Tekirdağ'da aronyalar "bitki doku kültürü" ile üretiliyor
Tekirdağ Namık Kemal Üniversitesince (NKÜ) kurulan Tarımsal Biyoteknoloji Araştırma ve Üretim Birimi'nde (Ziraatbiyotek) "bitki doku kültürü" yöntemiyle hastalıklardan arındırılmış aronya bitkisi elde ediliyor.
Tekirdağ Namık Kemal Üniversitesince (NKÜ) kurulan Tarımsal Biyoteknoloji Araştırma ve Üretim Birimi'nde (Ziraatbiyotek) "bitki doku kültürü" yöntemiyle hastalıklardan arındırılmış aronya bitkisi elde ediliyor.
Sanayi ve Teknoloji Bakanlığına bağlı Trakya Kalkınma Ajansının (TRAKYAKA) desteğiyle Naip Mahallesi'nde kullanılmayan bir okulun restore edilmesiyle 2019 yılında kurulan birimde, geçen yıl aronya üretimine başlandı.
Burada yapılan çalışmalarda bir yılda 10 bin aronya fidesi yetiştirildi.
Birimde sipariş üzerine ada çayı, altın otu, sarı kantaron gibi bitkilerin yanı sıra bazı tıbbi aromatik bitkilerin üretimi de yapılıyor.
NKÜ Ziraat Fakültesi Dekanı Prof. Dr. Sezen Arat, AA muhabirine, Ziraatbiyotek'i çiftçiye daha yakın olmak için Naip Mahallesi'ne kurduklarını söyledi.
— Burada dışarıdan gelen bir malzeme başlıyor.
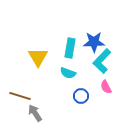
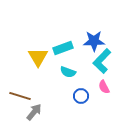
blue star: moved 1 px up
cyan rectangle: moved 7 px left; rotated 60 degrees clockwise
cyan semicircle: moved 1 px up
pink semicircle: moved 2 px left
gray arrow: moved 1 px left, 1 px up; rotated 72 degrees clockwise
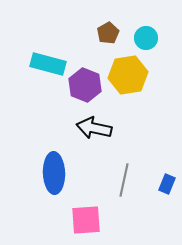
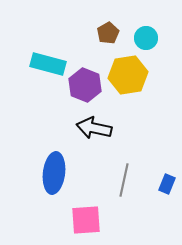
blue ellipse: rotated 9 degrees clockwise
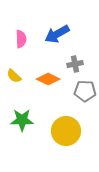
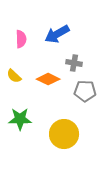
gray cross: moved 1 px left, 1 px up; rotated 21 degrees clockwise
green star: moved 2 px left, 1 px up
yellow circle: moved 2 px left, 3 px down
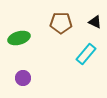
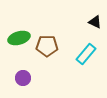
brown pentagon: moved 14 px left, 23 px down
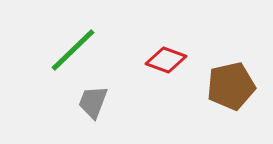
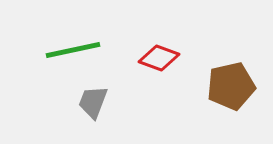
green line: rotated 32 degrees clockwise
red diamond: moved 7 px left, 2 px up
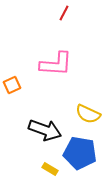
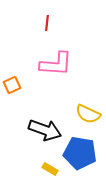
red line: moved 17 px left, 10 px down; rotated 21 degrees counterclockwise
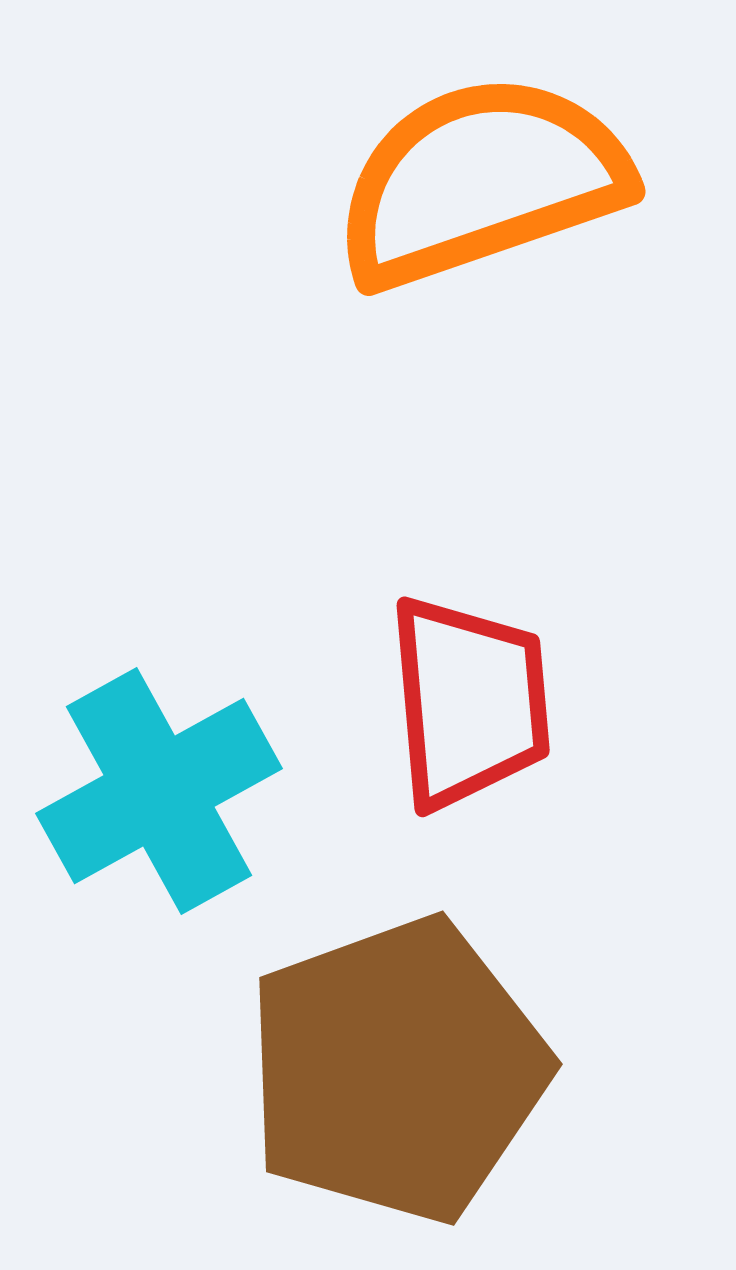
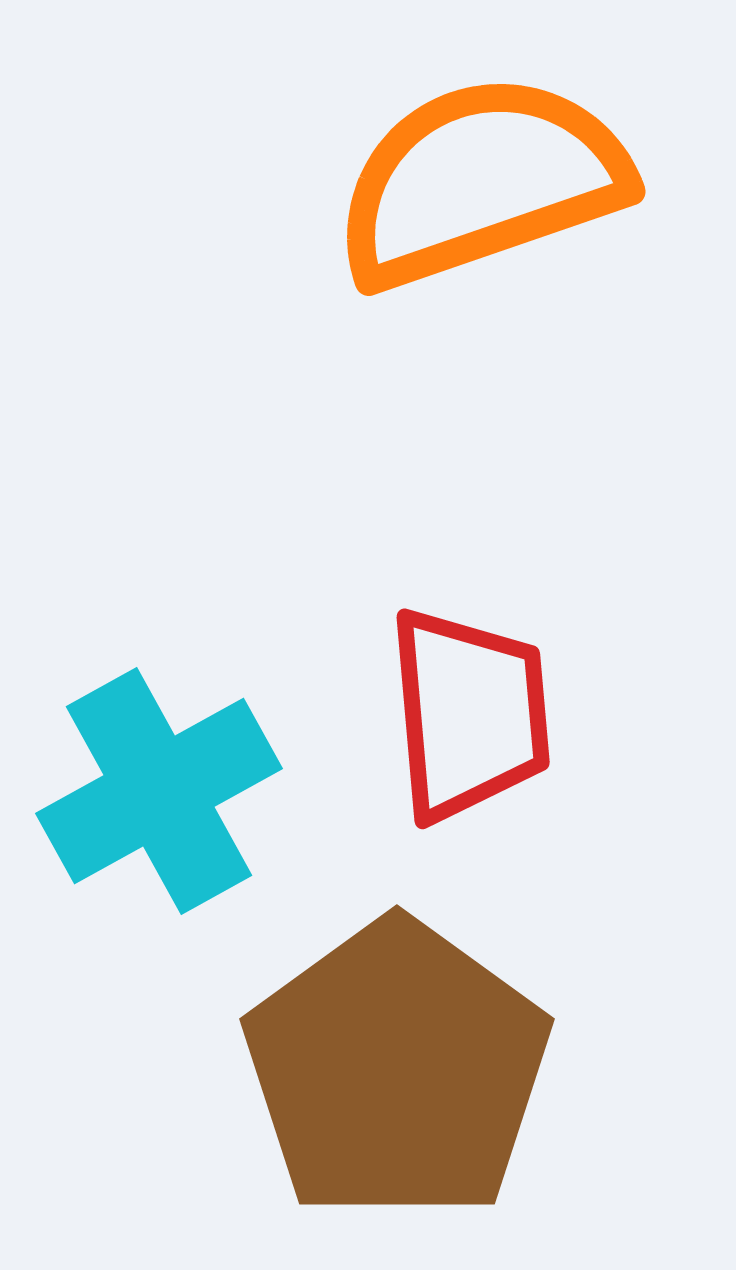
red trapezoid: moved 12 px down
brown pentagon: rotated 16 degrees counterclockwise
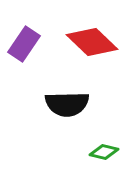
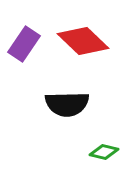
red diamond: moved 9 px left, 1 px up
Birimin hem üretim yapmak hem de yeni teknoloji ve üretim metotlarını çiftçiye aktarmak için çalıştığını belirten Arat, "Burada bitki doku kültürüyle özellikle hastalıklardan ari fide, fidan yetiştirilmesi amacıyla kurulduk. Bitki doku kültürüyle milyonlarca birbirinin aynısı, aynı zamanda hastalıklardan ari bitki yetiştirmek mümkün. Geçen yıl adaçayı üretimi yaptık ve çiftçilerimize hem hibe şeklinde dağıttık hem de ücreti mukabilinde satış yaptık. Çiftçilerden de çok güzel dönüşler aldık." dedi.
"Antioksidan oranı yüksek çok faydalı bir ürün"
Arat, üretimleri sipariş üzerine yaptıklarını ancak şu sıra en fazla aronya yetiştirdiklerini ifade etti.
Aronyanın antioksidan oranı yüksek, çok faydalı bir ürün olduğunu vurgulayan Arat, "Trakya'da ilk mavi etiketli aronya üretimi yapan kamu kurumuyuz. Siparişler çok iyi, hem Trakya'dan hem de farklı illerden talepler var. Bu şekilde giderse kapasitemizi arttırmamıza bağlı daha fazla üretim yapabileceğiz. Bitki doku kültürüyle çoğaltılmış aronyayı, kavanoz içerisinde almayı isteyen firmalar da var. Çünkü bu üretimi yapan tek yer biziz şu anda." diye konuştu.
"Bitkiden alınan parçacıklar çoğaltılıyor"
Ziraatbiyotek Müdürü Dr. Öğretim Üyesi Sefer Demirbaş da "bitki doku kültürü" tekniğinin bitkiden alınan parçacıkların geliştirilip çoğaltılmasıyla yeni bitkilerin geliştirilmesine dayalı bir yöntem olduğunu ifade etti.
Birimin hiç durmadan üretime devam ettiğini anlatan Demirbaş, şöyle devam etti:
"10 bin civarında fidan ürettik. Bunların hepsi mavi etiketli ve sertifikalı üretilmiştir. Anaçlarımızdan ilk başta bitki parçacıkları alınıyor. Bitki parçacıklarını sterilizasyon işlemini tamamladıktan sonra ortamında uygun besi içerikleri bulunan besi yerlerine alıyoruz. Daha sonra burada belli periyotlarda bitkilerimizi alt kültür dediğimiz süreçlerden geçirip daha sonra da köklenme ortamına aldıktan sonra en son aşama olarak alıştırma serasına bırakıyoruz."
Demirbaş, aronya ekildikten sonra 3 yılda meyve vermeye başladığını, beşinci yılda en yüksek verime ulaştığını dile getirdi.
Fidanların 30 yıl tarlada kalabildiğini aktaran Demirbaş, "Sipariş veren çiftçilerimizin çoğu Trakya'dan. Çanakkale, Denizli gibi illerden fidan satışı yaptığımız çiftçiler de var. Çiftçilerden çok güzel talepler aldık. Türkiye'nin farklı lokasyonlarına uygun iklim koşullarına fidan gönderme hedefimiz var." diye konuştu.